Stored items
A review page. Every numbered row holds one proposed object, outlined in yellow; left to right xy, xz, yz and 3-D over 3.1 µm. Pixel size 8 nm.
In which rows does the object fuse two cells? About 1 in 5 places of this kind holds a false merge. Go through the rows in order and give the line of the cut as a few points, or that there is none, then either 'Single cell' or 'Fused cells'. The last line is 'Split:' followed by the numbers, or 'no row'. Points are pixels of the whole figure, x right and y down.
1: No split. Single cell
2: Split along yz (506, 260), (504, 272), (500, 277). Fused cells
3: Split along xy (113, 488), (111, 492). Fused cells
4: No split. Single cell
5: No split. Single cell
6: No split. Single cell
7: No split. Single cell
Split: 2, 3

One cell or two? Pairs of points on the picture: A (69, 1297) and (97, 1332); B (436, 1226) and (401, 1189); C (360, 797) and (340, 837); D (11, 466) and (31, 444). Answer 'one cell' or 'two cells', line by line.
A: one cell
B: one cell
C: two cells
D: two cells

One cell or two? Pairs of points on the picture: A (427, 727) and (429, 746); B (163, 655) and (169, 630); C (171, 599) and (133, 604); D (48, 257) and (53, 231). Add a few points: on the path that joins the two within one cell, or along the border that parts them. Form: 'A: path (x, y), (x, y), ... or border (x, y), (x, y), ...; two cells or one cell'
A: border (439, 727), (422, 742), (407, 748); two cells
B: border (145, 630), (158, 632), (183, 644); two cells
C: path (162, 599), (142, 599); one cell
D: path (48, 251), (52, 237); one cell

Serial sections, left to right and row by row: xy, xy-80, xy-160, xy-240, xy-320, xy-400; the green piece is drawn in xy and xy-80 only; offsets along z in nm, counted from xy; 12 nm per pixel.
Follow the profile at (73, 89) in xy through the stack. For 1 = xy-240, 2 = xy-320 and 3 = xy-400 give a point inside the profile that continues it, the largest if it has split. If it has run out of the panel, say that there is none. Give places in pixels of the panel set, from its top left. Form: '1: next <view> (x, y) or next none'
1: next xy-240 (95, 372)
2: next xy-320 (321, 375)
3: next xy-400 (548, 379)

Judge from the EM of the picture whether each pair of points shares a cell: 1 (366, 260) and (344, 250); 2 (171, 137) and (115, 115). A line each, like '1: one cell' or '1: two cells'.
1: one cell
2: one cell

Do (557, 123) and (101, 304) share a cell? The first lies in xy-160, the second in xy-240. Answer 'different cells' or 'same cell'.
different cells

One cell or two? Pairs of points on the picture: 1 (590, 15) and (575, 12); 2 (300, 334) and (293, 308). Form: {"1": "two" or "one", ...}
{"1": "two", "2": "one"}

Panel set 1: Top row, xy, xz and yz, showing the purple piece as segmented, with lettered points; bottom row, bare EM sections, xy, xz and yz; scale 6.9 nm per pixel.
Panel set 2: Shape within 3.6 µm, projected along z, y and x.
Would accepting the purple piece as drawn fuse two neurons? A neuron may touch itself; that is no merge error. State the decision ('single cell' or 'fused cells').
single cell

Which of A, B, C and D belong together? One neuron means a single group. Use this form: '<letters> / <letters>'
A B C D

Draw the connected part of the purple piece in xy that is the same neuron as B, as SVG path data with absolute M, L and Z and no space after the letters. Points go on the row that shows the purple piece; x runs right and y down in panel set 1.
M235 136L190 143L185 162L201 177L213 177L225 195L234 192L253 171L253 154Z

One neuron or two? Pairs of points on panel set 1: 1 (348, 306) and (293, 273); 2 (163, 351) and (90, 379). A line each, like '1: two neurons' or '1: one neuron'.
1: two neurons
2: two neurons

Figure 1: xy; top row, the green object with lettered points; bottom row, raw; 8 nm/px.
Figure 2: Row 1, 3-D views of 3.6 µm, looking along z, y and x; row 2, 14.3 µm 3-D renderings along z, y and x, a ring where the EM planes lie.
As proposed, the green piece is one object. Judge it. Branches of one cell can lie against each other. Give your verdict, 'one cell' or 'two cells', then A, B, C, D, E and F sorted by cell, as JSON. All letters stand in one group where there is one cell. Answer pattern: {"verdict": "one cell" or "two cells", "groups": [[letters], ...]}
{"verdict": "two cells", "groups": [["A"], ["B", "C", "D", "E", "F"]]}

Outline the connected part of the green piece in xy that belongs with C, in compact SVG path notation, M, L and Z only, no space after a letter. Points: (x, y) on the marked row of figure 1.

▸ **REQUIREMENT**: Copy the entries exactly, leaving no line out.

▸ **RESULT FOR THIS EXERCISE**:
A review page. Every numbered row holds one proposed object, outlined in yellow; left to right xy, xz, yz and 3-D over 3.1 µm. Pixel size 8 nm.
In which rows does the object fuse two cells? About 1 in 5 places of this kind holds a false merge. Go through the rows in order and give the line of the cut as a few points, or that there is none, then either 'Single cell' or 'Fused cells'. The last line is 'Split:' followed by the numbers, or 'no row'. Points are pixels of the whole figure, x right and y down.
1: No split. Single cell
2: Split along yz (506, 260), (504, 272), (500, 277). Fused cells
3: Split along xy (113, 488), (111, 492). Fused cells
4: No split. Single cell
5: No split. Single cell
6: No split. Single cell
7: No split. Single cell
Split: 2, 3

One cell or two? Pairs of points on the picture: A (69, 1297) and (97, 1332); B (436, 1226) and (401, 1189); C (360, 797) and (340, 837); D (11, 466) and (31, 444). Answer 'one cell' or 'two cells', line by line.
A: one cell
B: one cell
C: two cells
D: two cells

One cell or two? Pairs of points on the picture: A (427, 727) and (429, 746); B (163, 655) and (169, 630); C (171, 599) and (133, 604); D (48, 257) and (53, 231). Add a few points: on the path that joins the two within one cell, or along the border that parts them. Form: 'A: path (x, y), (x, y), ... or border (x, y), (x, y), ...; two cells or one cell'
A: border (439, 727), (422, 742), (407, 748); two cells
B: border (145, 630), (158, 632), (183, 644); two cells
C: path (162, 599), (142, 599); one cell
D: path (48, 251), (52, 237); one cell

Serial sections, left to right and row by row: xy, xy-80, xy-160, xy-240, xy-320, xy-400; the green piece is drawn in xy and xy-80 only; offsets along z in nm, counted from xy; 12 nm per pixel.
Follow the profile at (73, 89) in xy through the stack. For 1 = xy-240, 2 = xy-320 and 3 = xy-400 give a point inside the profile that continues it, the largest if it has split. If it has run out of the panel, say that there is none. Give places in pixels of the panel set, from its top left. Form: '1: next <view> (x, y) or next none'
1: next xy-240 (95, 372)
2: next xy-320 (321, 375)
3: next xy-400 (548, 379)

Judge from the EM of the picture whether each pair of points shares a cell: 1 (366, 260) and (344, 250); 2 (171, 137) and (115, 115). A line each, like '1: one cell' or '1: two cells'.
1: one cell
2: one cell

Do (557, 123) and (101, 304) share a cell? The first lies in xy-160, the second in xy-240. Answer 'different cells' or 'same cell'.
different cells

One cell or two? Pairs of points on the picture: 1 (590, 15) and (575, 12); 2 (300, 334) and (293, 308). Form: {"1": "two" or "one", ...}
{"1": "two", "2": "one"}

Panel set 1: Top row, xy, xz and yz, showing the purple piece as segmented, with lettered points; bottom row, bare EM sections, xy, xz and yz; scale 6.9 nm per pixel.
Panel set 2: Shape within 3.6 µm, projected along z, y and x.
Would accepting the purple piece as drawn fuse two neurons? A neuron may touch itself; that is no merge error. State the decision ('single cell' or 'fused cells').
single cell

Which of A, B, C and D belong together? One neuron means a single group. Use this form: '<letters> / <letters>'
A B C D

Draw the connected part of the purple piece in xy that is the same neuron as B, as SVG path data with absolute M, L and Z and no space after the letters. Points go on the row that shows the purple piece; x runs right and y down in panel set 1.
M235 136L190 143L185 162L201 177L213 177L225 195L234 192L253 171L253 154Z

One neuron or two? Pairs of points on panel set 1: 1 (348, 306) and (293, 273); 2 (163, 351) and (90, 379). A line each, like '1: two neurons' or '1: one neuron'.
1: two neurons
2: two neurons

Figure 1: xy; top row, the green object with lettered points; bottom row, raw; 8 nm/px.
Figure 2: Row 1, 3-D views of 3.6 µm, looking along z, y and x; row 2, 14.3 µm 3-D renderings along z, y and x, a ring where the EM planes lie.
As proposed, the green piece is one object. Judge it. Branches of one cell can lie against each other. Give your verdict, 'one cell' or 'two cells', then A, B, C, D, E and F sorted by cell, as JSON. All letters stand in one group where there is one cell. Answer pattern: {"verdict": "one cell" or "two cells", "groups": [[letters], ...]}
{"verdict": "two cells", "groups": [["A"], ["B", "C", "D", "E", "F"]]}

Outline the connected part of the green piece in xy that belongs with C, in compact SVG path notation, M, L and Z only, no space after a letter. Points: (x, y) on the marked row of figure 1.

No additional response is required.